*WHAT YOU NEED TO DO*. Filter these records by the string "elbow", copying each line that holds it.

# # #

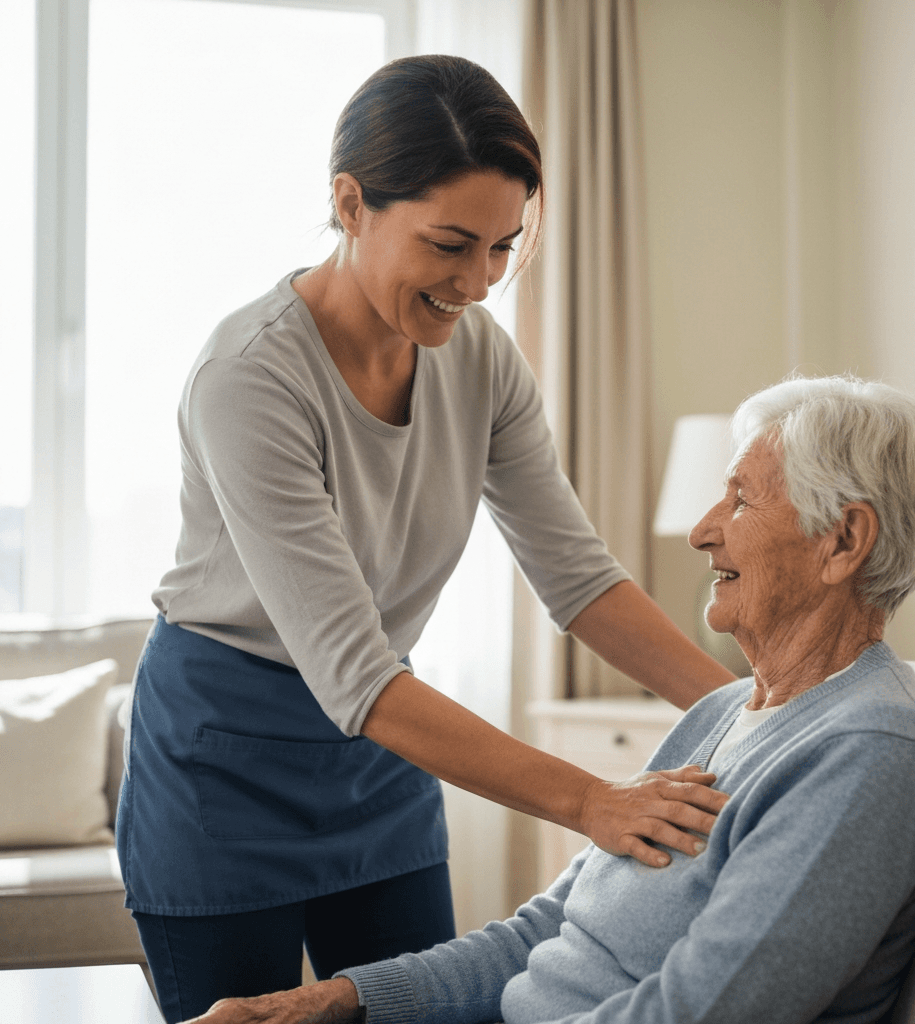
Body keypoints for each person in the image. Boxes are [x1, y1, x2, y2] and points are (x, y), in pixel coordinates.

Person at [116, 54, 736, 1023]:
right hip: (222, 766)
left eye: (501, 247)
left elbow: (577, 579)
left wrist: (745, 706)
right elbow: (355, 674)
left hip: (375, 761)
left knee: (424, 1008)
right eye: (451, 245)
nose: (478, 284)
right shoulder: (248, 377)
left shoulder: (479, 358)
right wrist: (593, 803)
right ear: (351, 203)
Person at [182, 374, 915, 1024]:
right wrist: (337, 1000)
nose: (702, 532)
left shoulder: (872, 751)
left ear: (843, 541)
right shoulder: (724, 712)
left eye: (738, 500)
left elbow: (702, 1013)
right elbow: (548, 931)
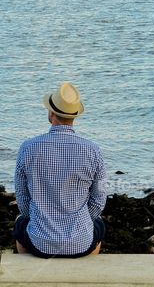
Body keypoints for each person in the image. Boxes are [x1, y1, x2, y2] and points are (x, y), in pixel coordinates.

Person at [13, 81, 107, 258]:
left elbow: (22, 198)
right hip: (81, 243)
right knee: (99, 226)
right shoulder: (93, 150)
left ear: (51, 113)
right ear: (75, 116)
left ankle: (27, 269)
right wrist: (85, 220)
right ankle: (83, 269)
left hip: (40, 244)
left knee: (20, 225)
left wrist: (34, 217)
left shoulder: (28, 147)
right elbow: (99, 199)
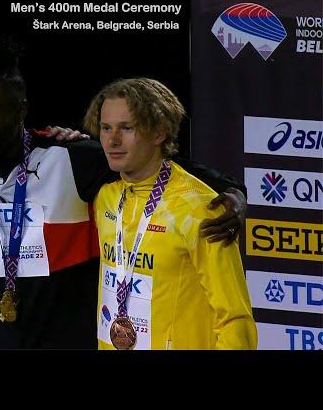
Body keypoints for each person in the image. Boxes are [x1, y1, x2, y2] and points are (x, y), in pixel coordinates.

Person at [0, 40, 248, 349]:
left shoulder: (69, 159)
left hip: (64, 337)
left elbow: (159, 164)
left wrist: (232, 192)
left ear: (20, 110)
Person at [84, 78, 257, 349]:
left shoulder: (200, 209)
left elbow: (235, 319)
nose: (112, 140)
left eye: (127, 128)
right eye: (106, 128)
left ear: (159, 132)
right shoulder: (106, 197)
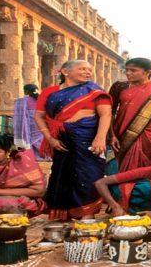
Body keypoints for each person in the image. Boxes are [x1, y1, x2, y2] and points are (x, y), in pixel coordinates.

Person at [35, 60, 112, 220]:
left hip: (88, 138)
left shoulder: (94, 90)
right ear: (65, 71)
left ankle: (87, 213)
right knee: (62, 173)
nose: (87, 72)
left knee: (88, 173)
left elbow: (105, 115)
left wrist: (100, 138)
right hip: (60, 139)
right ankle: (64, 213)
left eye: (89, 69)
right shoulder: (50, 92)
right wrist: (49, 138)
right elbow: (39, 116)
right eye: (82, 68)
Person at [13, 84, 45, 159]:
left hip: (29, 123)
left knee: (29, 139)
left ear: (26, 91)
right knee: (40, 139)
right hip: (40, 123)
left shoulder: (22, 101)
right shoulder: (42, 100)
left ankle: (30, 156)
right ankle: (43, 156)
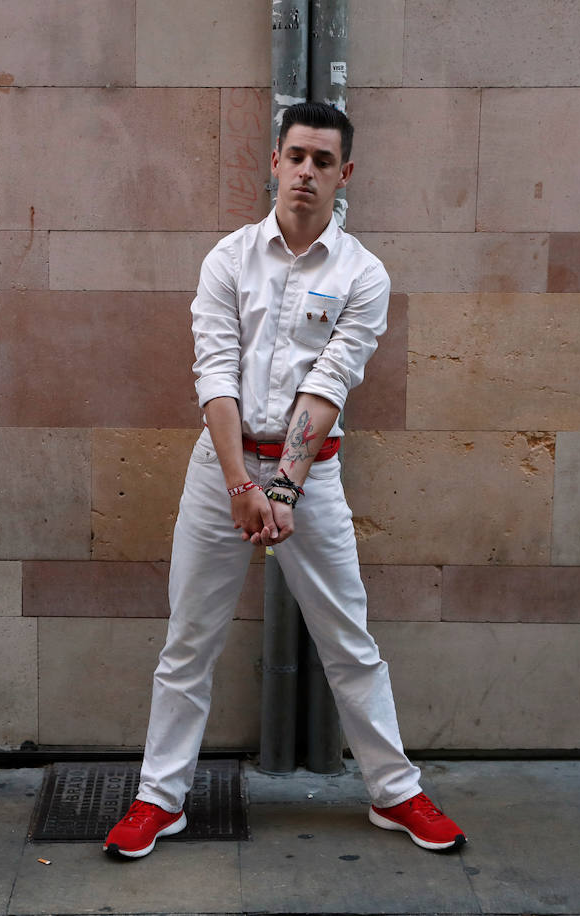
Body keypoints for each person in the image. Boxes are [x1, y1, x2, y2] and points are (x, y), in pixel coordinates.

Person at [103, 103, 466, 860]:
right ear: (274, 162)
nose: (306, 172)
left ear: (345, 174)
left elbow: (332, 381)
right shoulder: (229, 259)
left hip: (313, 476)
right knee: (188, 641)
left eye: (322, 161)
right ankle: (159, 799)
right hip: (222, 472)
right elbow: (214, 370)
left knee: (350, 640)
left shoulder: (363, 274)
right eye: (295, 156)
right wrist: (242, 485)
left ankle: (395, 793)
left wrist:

# # #

*COMPLETED TASK*.
left elbow: (577, 579)
right elbow: (355, 674)
left elbow: (702, 1013)
right elbow: (548, 931)
left elbow: (22, 198)
right elbow: (99, 199)
left elbow: (159, 164)
left elbow: (235, 319)
left elbow: (105, 115)
right elbow: (39, 116)
left elbow: (332, 381)
right elbow: (214, 370)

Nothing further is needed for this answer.